A slightly different behavior can be observed for instances from the DENEGRE class. Recall that this class contains very small instances with up to 20 integer variables. Most of these instances are very easy and can be solved within a fraction of a second. See, for example, Table 1, which reports the computing times for BENCHMARK over the largest 30 instances from this class. For such small instances, separating intersection cuts at every node of the B&C tree does not pay off in general. This explains why the settings with max_node_cuts=0 at the non-root B&C nodes (SEP-1b, SEP-2b and also BENCHMARK) perform much better for these particular cases.

6 Conclusions

We have presented a finitely-convergent (under appropriate conditions) branch-and-cut method for MIBLP, that is intended to be a modification of a classical MILP scheme. By design, our approach focuses on the add-on extras required to convert a branch-and-cut MILP exact code into a valid MIBLP solver. In this way, we inherit the rich set of tools (cuts, heuristics, propagations, etc.) available in modern MILP solvers, and concentrate on bilevel-specific issues.
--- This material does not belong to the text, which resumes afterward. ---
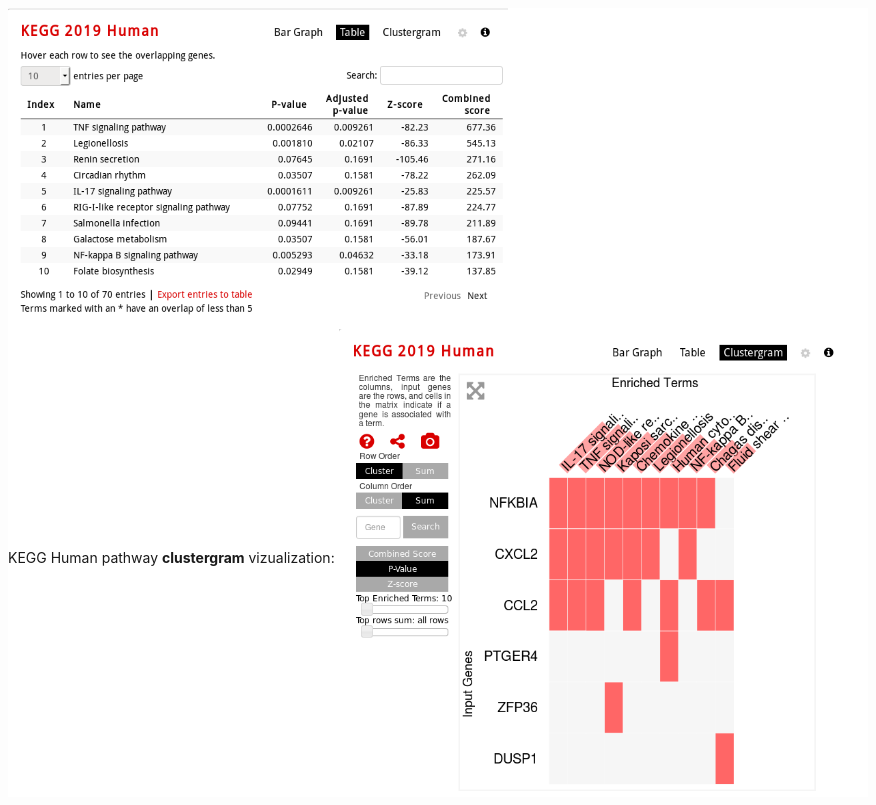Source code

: <img src="images/enrichr_results_table.png" width="500" align="middle" />

KEGG Human pathway **clustergram** vizualization:
<img src="images/enrichr_results_clustergram.png" width="500" align="middle" />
Valid intersection cuts for MIBLP have been proposed, along with the corresponding separation procedures. We have also introduced a class of “Informed No-Good” (ING) cuts that can be used in the pure-binary case. An extensive computational analysis on different classes of instances from the literature has been reported, showing that the proposed approach outperforms previous proposals by a large margin.

Future work should address the use of different bilevel-free polyhedra for deriving deeper intersection cuts. Different kinds of cuts not requiring the LP basis (like ING cuts) are also of interest and should be investigated as well.